The Chinese government knows how to rub Tokyo up the wrong way and how to
get a reactio out of its natinalists, but it isn't stupid enought to let it
come to blows. Look at the way that it stepped on the Shanghai
demonstrations. Beijing is all hot air, it wants to provoke emotions but
not actions, if it did it wuld have moved on the Senkakus militarily or
made a political demand. Up until know almost of of Beijing's actions have
been done through the media, it has threatened and cussed but it hasn't
called in Tokyo's ambasedor more than a handful of times in the last
decade. Beijing knows that most of its complaints are hogswash, it knows
that Japan really is sorry for what it did, that Japnaese text booksare
actually more accurate about the war than other countries, and it knows
that when you compare Japanese and Chinese brutality, China is just as
bad as Japan. It also knows that Japanese inverstment is a very good thing.
We've had this conversation before. Many times.
Beijing isn't doing anything official mainly because of trade - yes, you're
right. But also because all this extreme nationalistic feeling is designed
to keep the Chinese populace occupied, and away from becoming occupied with
internal politics.
My question is: how long can Beijing play this game before they wind the
Chinese populace up tight enough for violence to break out? Violence that
they can't control.
Also, my Japanese friend was talking about a Japanese/Chinese conflict with
regard to Taiwan. He observed that should anything happen there, then Japan
would definitely be on the side of Taiwan.
However, CCTV9 has recently been spending a lot of time emphasising good
mainland/Taiwan relations. (For example: the the first mainland tour groups
are going to Tainwan, and Taiwanese fruit is now being sold on the
mainland.) Thus we don't need to worry too much at the moment.

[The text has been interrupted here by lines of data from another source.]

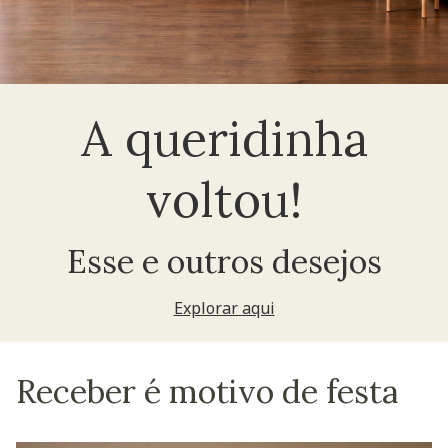
A queridinha
voltou!
Esse e outros desejos
Explorar aqui
Receber é motivo de festa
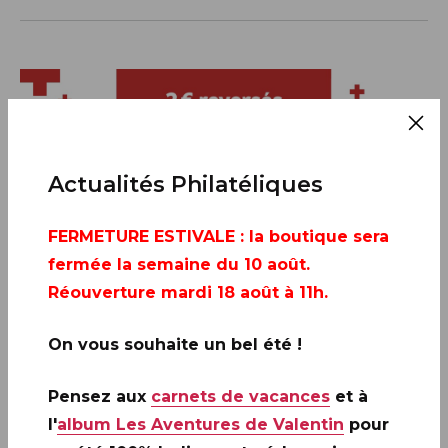
Actualités Philatéliques
FERMETURE ESTIVALE
: la boutique sera
fermée la semaine du 10 août.
Réouverture mardi 18 août à 11h.
On vous souhaite un bel été !
Pensez aux
carnets de vacances
et à
l'
album Les Aventures de Valentin
pour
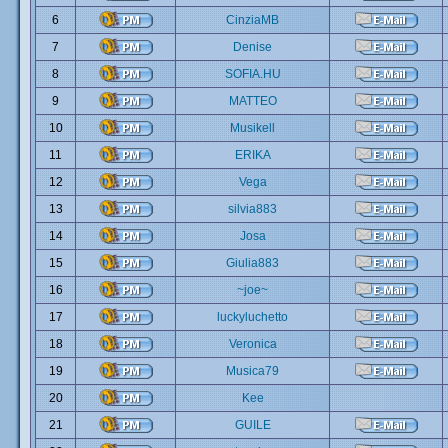
6
CinziaMB
7
Denise
8
SOFIA.HU
9
MATTEO
10
Musikell
11
ERIKA
12
Vega
13
silvia883
14
Josa
15
Giulia883
16
~joe~
17
luckyluchetto
18
Veronica
19
Musica79
20
Kee
21
GUILE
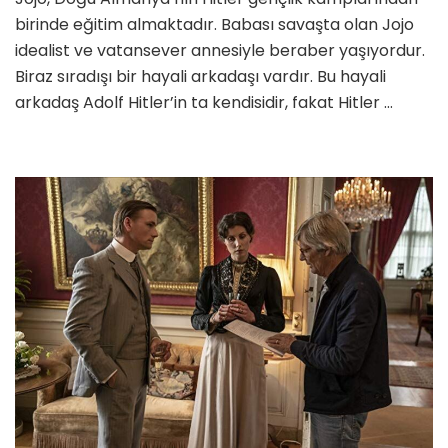
birinde eğitim almaktadır. Babası savaşta olan Jojo
idealist ve vatansever annesiyle beraber yaşıyordur.
Biraz sıradışı bir hayali arkadaşı vardır. Bu hayali
arkadaş Adolf Hitler’in ta kendisidir, fakat Hitler …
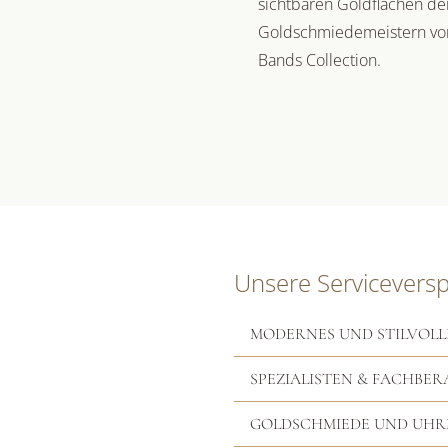
sichtbaren Goldflächen d
Goldschmiedemeistern von 
Bands Collection.
Unsere Servicevers
MODERNES UND STILVOLL
SPEZIALISTEN & FACHBER
GOLDSCHMIEDE UND UH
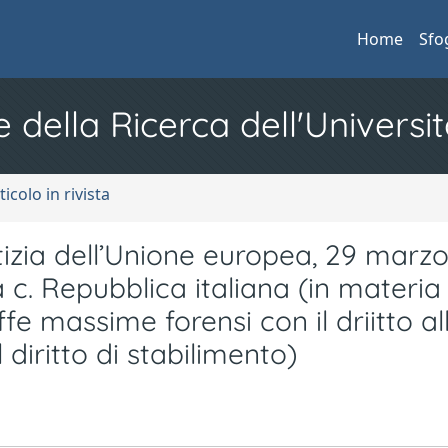
Home
Sfo
e della Ricerca dell'Universit
ticolo in rivista
tizia dell’Unione europea, 29 marzo
. Repubblica italiana (in materia 
ffe massime forensi con il driitto al
 diritto di stabilimento)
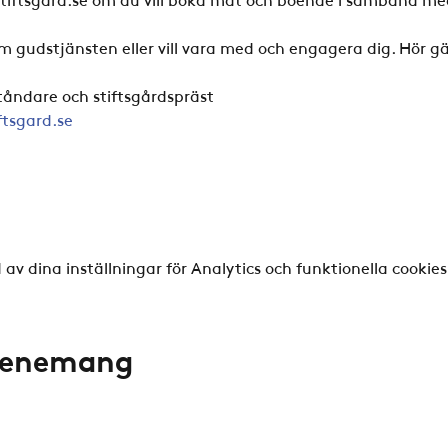
m gudstjänsten eller vill vara med och engagera dig. Hör gä
ståndare och stiftsgårdspräst
ftsgard.se
v dina inställningar för Analytics och funktionella cookies
evenemang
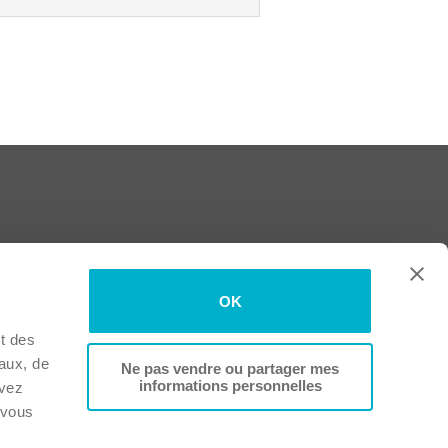
OK
t des
iaux, de
Ne pas vendre ou partager mes
informations personnelles
avez
 vous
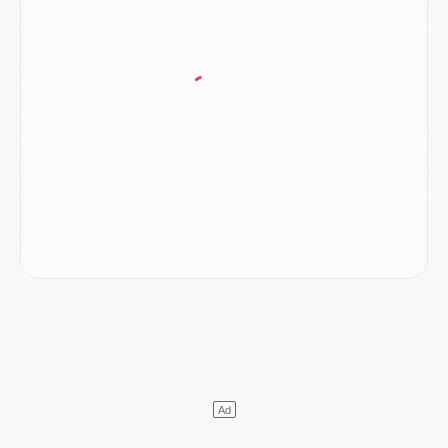
Mercato
- Le plan du PSG pour Suzuki et Chevalier se précise
Mercato
- L'Ajax refuse la première offre du PSG pour Godts
Mercato
- Le PSG veut accélérer, Ferran Torres temporise
Mercato
- Liverpool encore très loin du compte pour Barcola
LUNDI 03 AOÛT
Match
- Podcast CulturePSG : Mercato (Godts, Suzuki, Akliouche, Barcola, etc)
Mercato
- L'Ajax attend bien plus de 45M pour Mika Godts
Club
- Quatre retours importants dans le groupe du PSG, et un plus discret
Mercato
- Ayari file en Ligue 2
Club
- Le PSG s'associe avec un géant de la tech
Mercato
- Vu d'Italie, le transfert de Suzuki au PSG est bien engagé
Mercato
- Ferran Torres ne serait pas à vendre, mais...
Europe
- Gros coup dur pour Aston Villa avant de croiser le PSG
DIMANCHE 02 AOÛT
Mercato
- Le transfert de Kolo Muani à la Juventus est officiel
Mercato
- [MAJ] Le PSG a fait une grosse offre à Parme pour Suzuki
Mercato
- Le PSG a envoyé une première offre pour Mika Godts
Club
- Après Pacho, d'autres retours en vue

WE have had this conversation, but I was answering for the outside world as
well.
"If CCTV 9 is promoting peace it means that Beijing is getting wobbly over
its image, it is trying to convince people that things are OK in the run up
to the 2008 games."
People keep on saying that. First, whenever Beijing was promoting peace and
cooperation, we thought that it was just until the Olympic selection in
2002, now we're thinking it's until the games in 2008. In between 2002 and
2005 they still managed plenty of decent sabre-rattling.
If they manage to keep up the lovey-dovey stuff until 2008, I'll be very
impressed.
With China it is all about image and poor memories.